Abstract CD73 has emerged as an attractive target for cancer immunotherapy. CD73 (ecto-5-nucleotidase) is a glycosyl phosphatidyl inositol (GPI)-anchored cell surface protein and catalyzes the hydrolysis of AMP into immunosuppressive adenosine and inorganic phosphate. CD73 is widely overexpressed in tumor microenvironments (TME) of many cancers, resulting in elevated levels of extra cellular adenosine (ADO). ADO plays a critical role in tumor progression through immune suppression, chemotherapy resistance, metastasis and angiogenesis. Therefore, reducing the level of adenosine via inhibition of CD73 has become a potential strategy for treating cancers. Here we report our medicinal chemistry efforts in developing orally available small molecule CD73 inhibitors. Based on the binding mode of adenosine 5'-(α,β-methylene)diphosphate (APCP) with CD73, we designed a novel series of monophosphate CD73 inhibitors, which are highly potent and orally bioavailable. In preclinical studies, OP-5244 inhibited ADO production completely in human cancer cells and CD8+ T cells. It also showed dose-dependent inhibitory effects on CD73 activity in various tumors ex vivo. Furthermore, OP-5244 showed PK/PD efficacy through lowering of ADO/AMP ratio and reversal of immunosuppression in vivo.

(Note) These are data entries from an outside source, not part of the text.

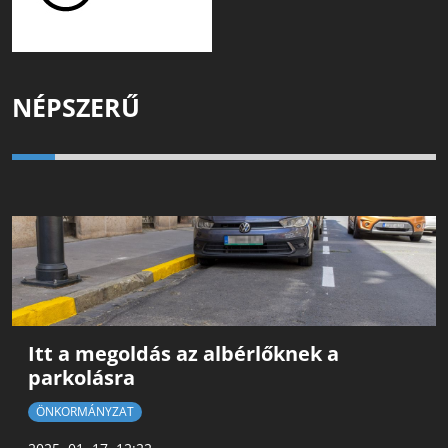
NÉPSZERŰ
Itt a megoldás az albérlőknek a
parkolásra
ÖNKORMÁNYZAT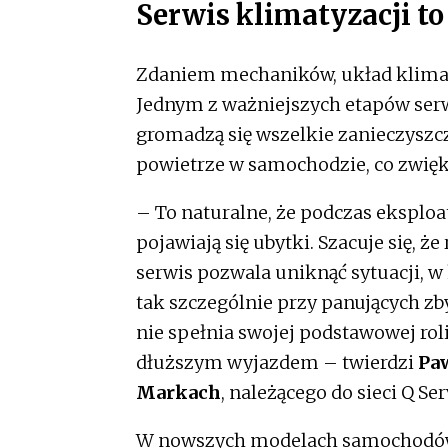
Serwis klimatyzacji t
Zdaniem mechaników, układ klimaty
Jednym z ważniejszych etapów serw
gromadzą się wszelkie zanieczyszcze
powietrze w samochodzie, co zwięk
– To naturalne, że podczas eksploa
pojawiają się ubytki. Szacuje się, 
serwis pozwala uniknąć sytuacji, w 
tak szczególnie przy panujących z
nie spełnia swojej podstawowej roli
dłuższym wyjazdem – twierdzi
Paw
Markach
, należącego do sieci Q Ser
W nowszych modelach samochodów k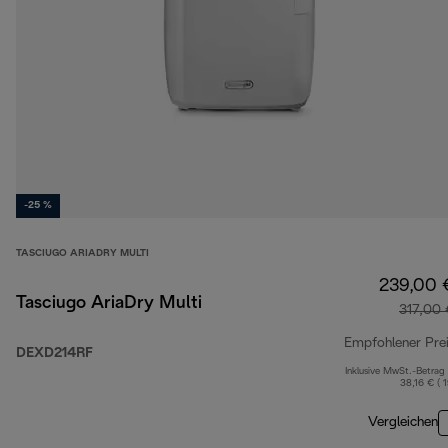
-25 %
TASCIUGO ARIADRY MULTI
239,00 
Tasciugo AriaDry Multi
317,00 
Empfohlener Pre
DEXD214RF
Inklusive MwSt.-Betrag
38,16 € ( 
Vergleichen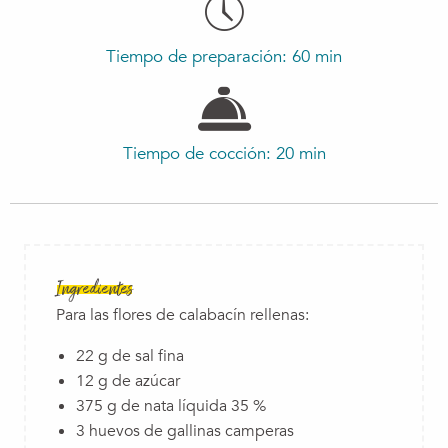
Tiempo de preparación: 60 min
Tiempo de cocción: 20 min
Ingredientes
Para las flores de calabacín rellenas:
22 g de sal fina
12 g de azúcar
375 g de nata líquida 35 %
3 huevos de gallinas camperas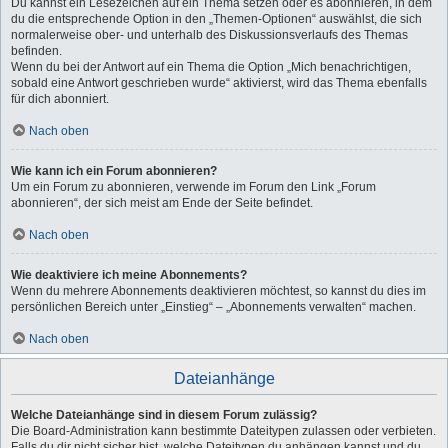
Du kannst ein Lesezeichen auf ein Thema setzen oder es abonnieren, in dem
du die entsprechende Option in den „Themen-Optionen“ auswählst, die sich
normalerweise ober- und unterhalb des Diskussionsverlaufs des Themas
befinden.
Wenn du bei der Antwort auf ein Thema die Option „Mich benachrichtigen,
sobald eine Antwort geschrieben wurde“ aktivierst, wird das Thema ebenfalls
für dich abonniert.
Nach oben
Wie kann ich ein Forum abonnieren?
Um ein Forum zu abonnieren, verwende im Forum den Link „Forum
abonnieren“, der sich meist am Ende der Seite befindet.
Nach oben
Wie deaktiviere ich meine Abonnements?
Wenn du mehrere Abonnements deaktivieren möchtest, so kannst du dies im
persönlichen Bereich unter „Einstieg“ – „Abonnements verwalten“ machen.
Nach oben
Dateianhänge
Welche Dateianhänge sind in diesem Forum zulässig?
Die Board-Administration kann bestimmte Dateitypen zulassen oder verbieten.
Falls du dir nicht sicher bist, welche Dateitypen du anhängen kannst und du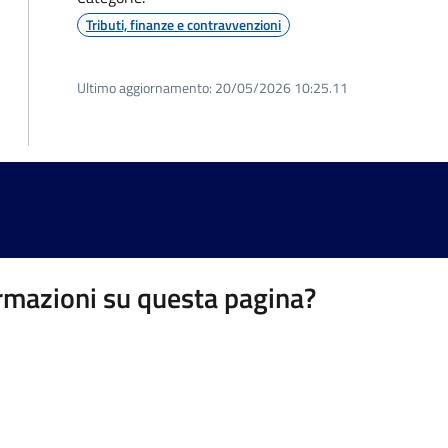
Tributi, finanze e contravvenzioni
Ultimo aggiornamento:
20/05/2026 10:25.11
rmazioni su questa pagina?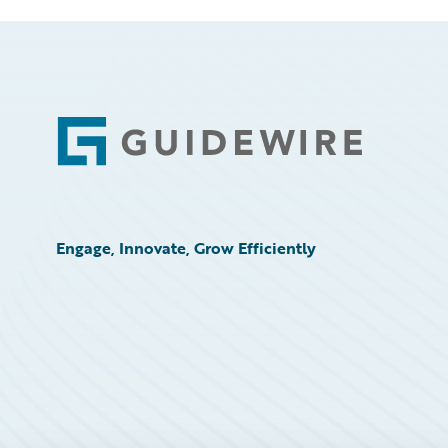
Footer
Engage, Innovate, Grow Efficiently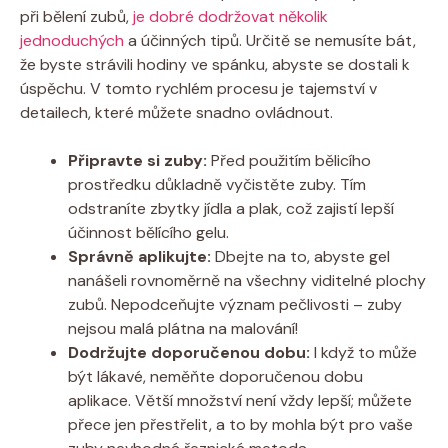
při bělení zubů,
je dobré dodržovat několik
jednoduchých
a účinných tipů. Určitě se nemusíte bát,
že byste strávili hodiny ve spánku, abyste se dostali k
úspěchu. V tomto rychlém procesu je tajemství v
detailech, které můžete snadno ovládnout.
Připravte si zuby:
Před použitím bělicího
prostředku důkladně vyčistěte zuby. Tím
odstraníte zbytky jídla a plak, což zajistí lepší
účinnost bělícího gelu.
Správně aplikujte:
Dbejte na to, abyste gel
nanášeli rovnoměrně na všechny viditelné plochy
zubů. Nepodceňujte význam pečlivosti – zuby
nejsou malá plátna na malování!
Dodržujte doporučenou dobu:
I když to může
být lákavé, neměňte doporučenou dobu
aplikace. Větší množství není vždy lepší; můžete
přece jen přestřelit, a to by mohla být pro vaše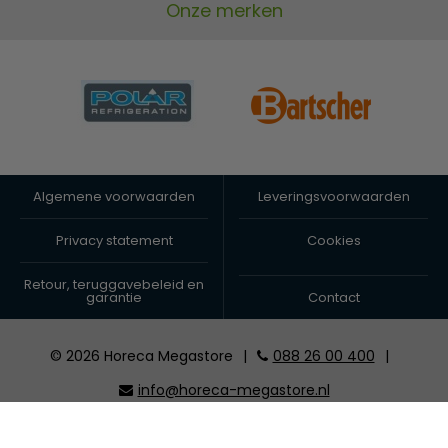
Onze merken
Algemene voorwaarden
Leveringsvoorwaarden
Privacy statement
Cookies
Retour, teruggavebeleid en
garantie
Contact
© 2026 Horeca Megastore
|
088 26 00 400
|
info@horeca-megastore.nl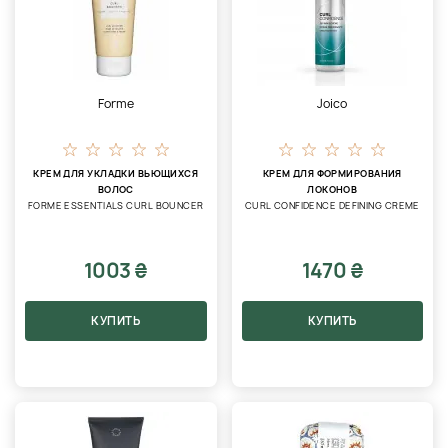
Forme
Joico
КРЕМ ДЛЯ УКЛАДКИ ВЬЮЩИХСЯ
КРЕМ ДЛЯ ФОРМИРОВАНИЯ
ВОЛОС
ЛОКОНОВ
FORME ESSENTIALS CURL BOUNCER
CURL CONFIDENCE DEFINING CREME
1003 ₴
1470 ₴
КУПИТЬ
КУПИТЬ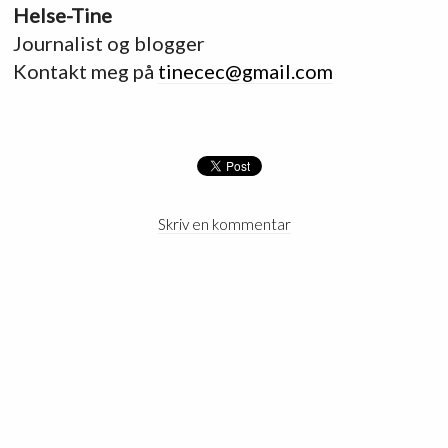
Helse-Tine
Journalist og blogger
Kontakt meg på
tinecec@gmail.com
Skriv en kommentar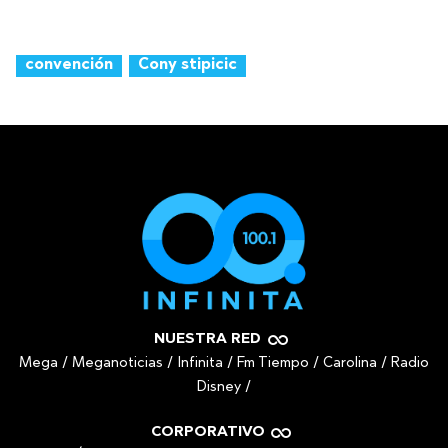
convención
Cony stipicic
NUESTRA RED
Mega
/
Meganoticias
/
Infinita
/
Fm Tiempo
/
Carolina
/
Radio
Disney
/
CORPORATIVO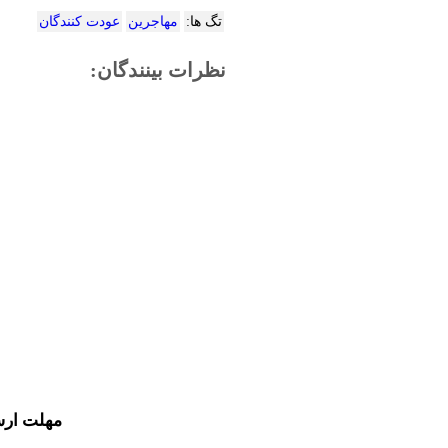
تگ ها:
مهاجرین
عودت کنندگان
نظرات بینندگان:
مهلت ارس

Citation Format: Xiaohui Du, Brian Blank, Brenda Chan, Xi Chen, Yuping Chen, Frank Duong, Lori Friedman, Tom Huang, Melissa R. Junttila, Wayne Kong, Todd Metzger, Jared Moore, Daqing Sun, Jessica Sun, Dena Sutimantanapi, Natalie Yuen, Tatiana Zavorotinskaya. Orally available small molecule CD73 inhibitor reverses immunosuppression through blocking of adenosine production [abstract]. In: Proceedings of the Annual Meeting of the American Association for Cancer Research 2020; 2020 Apr 27-28 and Jun 22-24. Philadelphia (PA): AACR; Cancer Res 2020;80(16 Suppl):Abstract nr 1037.